Marriage is crucial for a healthy society
Marriage is not only the bedrock of society, but it is a sacred institution designed by God for His glory and humankind’s good.. Marriage plays a significant role in the overall health of a couple and their children, and allows for prosperous, well-ordered societies to thrive.
Unfortunately, the institution of marriage is under attack, especially since Congress passed and the president signed into law the so-called Respect for Marriage Act, which distorts God’s design and redefines marriage as nothing more than abstract adult desires. The true definition of marriage, a union between one man and one woman, must be the law of the land in order for families to flourish and society to thrive.
In addition to the redefining of marriage, marriage rates are declining in the U.S. A recent Pew poll shows that only 34% of U.S. adults believe society is better off if “people make marriage and having children a priority,” while 64% believe society is “just as well off if people have priorities other than marriage and children.” As we know, these beliefs are woefully misguided, and our country is experiencing the consequences of a lack of strong families headed by married dads and moms.
This is bad news for individuals and society in general. A major survey published by Harvard Medical School shows that married men are healthier overall and live longer than men who were never married or are divorced. For women, marriage provides security and a safe environment to raise children, who ultimately provide both spouses with life-long fulfillment. Further, married couples also have happier, healthier relationships than cohabiting couples.
Marriage is not only vitally important for couples, but it is also a major determinant of their children’s health and success. A child born into the home of his/her married mother and father “will receive the complimentary love of a mom and dad,” noted Katy Faust in an interview with Family Research Council’s Tony Perkins.
Children born outside God’s design of a life-long heterosexual union are at greater risk for homelessness, drug use, child poverty, teen suicide, academic failure, teen pregnancy, and more. “Every social ill we are facing today is because this country, culturally and legally, is getting the family wrong,” says Faust. Further, A recent study found that children raised in stable homes are “more likely to flourish economically, educationally, and socially.” Marriage is the best way to provide children with a foundation for success.
The good news is that more children are living with their married mother and father, according to the Institute for Family Studies. This is because both marriage and divorce rates are declining, meaning the marriages that do occur are more stable. In addition, fewer unmarried women are having children while the number of children born to married parents has been more stable.
The Institute for Family Studies promotes the Success Sequence, which consists of three steps that ought to be taken in a certain order to ensure the highest chance of success in one’s life. These steps include getting at least a high school diploma, getting a full-time job, and getting married before having children. Young adults who complete the Success Sequence in order, even in the face of big challenges, have a much greater chance of achieving success. This is true for every race and economic background in America. In fact, the latest research shows that 99% percent of young people who follow all three steps are not poor as adults.
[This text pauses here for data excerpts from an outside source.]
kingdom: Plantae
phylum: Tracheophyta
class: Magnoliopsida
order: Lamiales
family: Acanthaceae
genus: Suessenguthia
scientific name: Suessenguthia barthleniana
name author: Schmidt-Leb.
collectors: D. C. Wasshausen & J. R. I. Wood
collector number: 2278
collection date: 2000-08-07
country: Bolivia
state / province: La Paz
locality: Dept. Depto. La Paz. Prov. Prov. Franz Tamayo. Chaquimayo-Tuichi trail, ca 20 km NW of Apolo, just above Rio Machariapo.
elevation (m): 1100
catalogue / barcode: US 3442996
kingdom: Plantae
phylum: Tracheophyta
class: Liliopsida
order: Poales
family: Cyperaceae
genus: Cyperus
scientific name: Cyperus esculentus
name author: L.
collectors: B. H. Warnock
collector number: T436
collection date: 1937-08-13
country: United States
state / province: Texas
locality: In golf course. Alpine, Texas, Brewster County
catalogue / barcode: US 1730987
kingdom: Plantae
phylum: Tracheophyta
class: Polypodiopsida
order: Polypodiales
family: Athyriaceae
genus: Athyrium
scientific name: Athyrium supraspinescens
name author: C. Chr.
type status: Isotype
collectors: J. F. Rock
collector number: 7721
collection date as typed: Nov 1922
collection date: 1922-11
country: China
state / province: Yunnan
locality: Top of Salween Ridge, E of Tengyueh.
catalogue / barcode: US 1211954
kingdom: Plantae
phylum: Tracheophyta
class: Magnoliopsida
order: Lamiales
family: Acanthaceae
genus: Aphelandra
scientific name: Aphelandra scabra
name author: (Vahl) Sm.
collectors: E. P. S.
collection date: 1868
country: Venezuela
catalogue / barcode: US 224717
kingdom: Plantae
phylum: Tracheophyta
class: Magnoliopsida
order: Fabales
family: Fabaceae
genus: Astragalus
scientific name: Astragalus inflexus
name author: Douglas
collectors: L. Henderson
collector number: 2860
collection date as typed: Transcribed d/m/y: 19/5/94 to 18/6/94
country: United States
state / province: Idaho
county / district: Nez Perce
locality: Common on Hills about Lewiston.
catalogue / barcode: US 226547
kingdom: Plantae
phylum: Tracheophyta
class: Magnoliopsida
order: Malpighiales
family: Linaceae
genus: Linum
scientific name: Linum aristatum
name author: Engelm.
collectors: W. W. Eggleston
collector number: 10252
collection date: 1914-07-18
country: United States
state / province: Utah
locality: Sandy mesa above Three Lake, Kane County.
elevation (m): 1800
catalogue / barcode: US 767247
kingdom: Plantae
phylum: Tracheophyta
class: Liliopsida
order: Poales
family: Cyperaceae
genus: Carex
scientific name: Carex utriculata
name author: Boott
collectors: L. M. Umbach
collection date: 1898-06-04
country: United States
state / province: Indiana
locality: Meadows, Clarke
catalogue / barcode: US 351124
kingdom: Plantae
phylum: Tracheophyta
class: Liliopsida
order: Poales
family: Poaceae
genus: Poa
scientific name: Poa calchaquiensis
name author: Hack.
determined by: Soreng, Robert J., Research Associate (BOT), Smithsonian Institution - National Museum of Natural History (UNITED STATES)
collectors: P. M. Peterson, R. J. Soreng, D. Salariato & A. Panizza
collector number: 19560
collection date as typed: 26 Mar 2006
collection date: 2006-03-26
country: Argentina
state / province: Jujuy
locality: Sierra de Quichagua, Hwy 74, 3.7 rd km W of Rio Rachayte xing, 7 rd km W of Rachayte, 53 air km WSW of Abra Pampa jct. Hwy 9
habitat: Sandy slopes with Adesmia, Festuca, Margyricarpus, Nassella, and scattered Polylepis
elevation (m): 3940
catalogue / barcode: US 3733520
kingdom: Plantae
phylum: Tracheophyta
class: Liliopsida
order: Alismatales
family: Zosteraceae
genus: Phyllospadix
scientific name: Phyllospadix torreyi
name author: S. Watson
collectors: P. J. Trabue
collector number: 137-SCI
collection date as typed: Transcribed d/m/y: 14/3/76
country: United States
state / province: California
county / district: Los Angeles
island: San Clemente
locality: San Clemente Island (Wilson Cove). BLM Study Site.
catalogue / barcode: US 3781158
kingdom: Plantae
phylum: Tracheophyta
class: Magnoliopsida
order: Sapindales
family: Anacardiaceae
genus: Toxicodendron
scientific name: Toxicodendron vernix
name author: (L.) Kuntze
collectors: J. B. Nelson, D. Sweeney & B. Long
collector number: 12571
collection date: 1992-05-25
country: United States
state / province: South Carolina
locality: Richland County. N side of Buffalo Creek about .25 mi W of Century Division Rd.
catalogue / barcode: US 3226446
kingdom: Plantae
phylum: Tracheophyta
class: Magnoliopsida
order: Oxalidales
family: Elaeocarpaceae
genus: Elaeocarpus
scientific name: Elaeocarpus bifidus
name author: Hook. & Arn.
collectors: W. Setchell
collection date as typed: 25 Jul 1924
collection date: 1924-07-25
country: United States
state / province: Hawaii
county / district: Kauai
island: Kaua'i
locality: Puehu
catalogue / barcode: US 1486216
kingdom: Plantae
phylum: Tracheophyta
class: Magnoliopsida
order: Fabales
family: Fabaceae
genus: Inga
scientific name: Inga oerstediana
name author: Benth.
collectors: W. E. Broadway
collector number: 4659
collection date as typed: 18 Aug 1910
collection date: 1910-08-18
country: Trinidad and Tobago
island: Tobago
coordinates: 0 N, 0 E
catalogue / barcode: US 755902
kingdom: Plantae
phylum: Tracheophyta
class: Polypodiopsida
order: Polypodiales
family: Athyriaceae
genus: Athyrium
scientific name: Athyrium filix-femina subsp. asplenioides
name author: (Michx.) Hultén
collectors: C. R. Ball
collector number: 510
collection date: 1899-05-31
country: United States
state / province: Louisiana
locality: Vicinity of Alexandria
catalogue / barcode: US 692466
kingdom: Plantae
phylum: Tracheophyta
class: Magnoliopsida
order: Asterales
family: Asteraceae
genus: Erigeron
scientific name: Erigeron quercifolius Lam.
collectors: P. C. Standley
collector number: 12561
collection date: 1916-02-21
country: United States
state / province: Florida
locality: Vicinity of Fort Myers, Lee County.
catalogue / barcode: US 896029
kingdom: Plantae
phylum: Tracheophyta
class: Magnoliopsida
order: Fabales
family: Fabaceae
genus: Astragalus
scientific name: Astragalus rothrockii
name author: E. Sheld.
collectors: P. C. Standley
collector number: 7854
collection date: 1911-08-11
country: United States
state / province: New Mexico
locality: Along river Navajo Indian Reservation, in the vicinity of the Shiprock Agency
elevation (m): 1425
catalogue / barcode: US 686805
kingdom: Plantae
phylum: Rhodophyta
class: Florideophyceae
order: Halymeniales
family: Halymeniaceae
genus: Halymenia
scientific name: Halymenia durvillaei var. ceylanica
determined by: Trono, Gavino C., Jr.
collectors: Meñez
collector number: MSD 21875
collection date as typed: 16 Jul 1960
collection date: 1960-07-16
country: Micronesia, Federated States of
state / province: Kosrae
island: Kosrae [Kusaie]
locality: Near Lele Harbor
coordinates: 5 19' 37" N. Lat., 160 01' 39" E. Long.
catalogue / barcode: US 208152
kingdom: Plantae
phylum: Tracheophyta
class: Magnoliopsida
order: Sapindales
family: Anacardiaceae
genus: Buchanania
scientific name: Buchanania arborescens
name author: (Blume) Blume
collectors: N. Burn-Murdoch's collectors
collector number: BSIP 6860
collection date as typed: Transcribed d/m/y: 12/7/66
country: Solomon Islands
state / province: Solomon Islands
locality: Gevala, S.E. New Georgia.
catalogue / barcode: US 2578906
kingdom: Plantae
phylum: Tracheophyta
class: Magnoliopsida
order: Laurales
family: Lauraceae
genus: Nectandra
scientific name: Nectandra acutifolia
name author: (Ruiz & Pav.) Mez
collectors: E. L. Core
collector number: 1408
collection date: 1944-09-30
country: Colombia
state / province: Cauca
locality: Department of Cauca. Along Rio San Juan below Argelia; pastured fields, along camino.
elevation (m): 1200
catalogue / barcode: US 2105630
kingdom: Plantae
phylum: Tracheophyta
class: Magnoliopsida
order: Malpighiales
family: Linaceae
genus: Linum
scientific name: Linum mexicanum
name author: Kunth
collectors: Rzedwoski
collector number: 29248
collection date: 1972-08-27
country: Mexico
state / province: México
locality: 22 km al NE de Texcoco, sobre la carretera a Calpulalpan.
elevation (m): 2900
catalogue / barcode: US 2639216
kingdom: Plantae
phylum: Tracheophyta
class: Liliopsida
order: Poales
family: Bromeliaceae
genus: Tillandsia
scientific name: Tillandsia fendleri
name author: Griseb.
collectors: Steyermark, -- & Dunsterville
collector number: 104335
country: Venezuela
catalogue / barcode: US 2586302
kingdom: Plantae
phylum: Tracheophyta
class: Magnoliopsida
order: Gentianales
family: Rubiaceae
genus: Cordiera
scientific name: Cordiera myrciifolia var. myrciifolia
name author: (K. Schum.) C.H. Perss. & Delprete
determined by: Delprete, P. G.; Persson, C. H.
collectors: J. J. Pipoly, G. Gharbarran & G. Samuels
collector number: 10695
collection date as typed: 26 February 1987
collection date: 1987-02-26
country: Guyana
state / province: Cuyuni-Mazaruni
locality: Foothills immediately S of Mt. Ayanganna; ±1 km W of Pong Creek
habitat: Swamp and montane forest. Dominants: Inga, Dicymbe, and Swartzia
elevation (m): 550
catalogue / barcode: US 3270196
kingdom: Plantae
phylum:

As Christians, our mission is to promote marriage in every way we can. “We must encourage the marriage of eligible bachelors and bachelorettes within our circles of influence by not being afraid to be matchmakers. We must be witnesses for healthy and loving marriages and family life to our neighbors and local communities by inviting neighbors over for playdates or dinner, striking up conversations in the barber shop and dentist office, and getting involved in civic life by running for school board and other local, state, and federal offices…We must invite non-believing or fallen away members of our local communities to our churches,” write Dan Hart and Connor Semelsberger of the Washington Stand.
Building a culture of deep respect for God’s design and the institution of marriage is up to us. Until we do, children will fall victim to many societal ills, and couples will experience poorer health and less success. Marriage is every society’s foundational institution, and when that foundation is weak, the society is weak.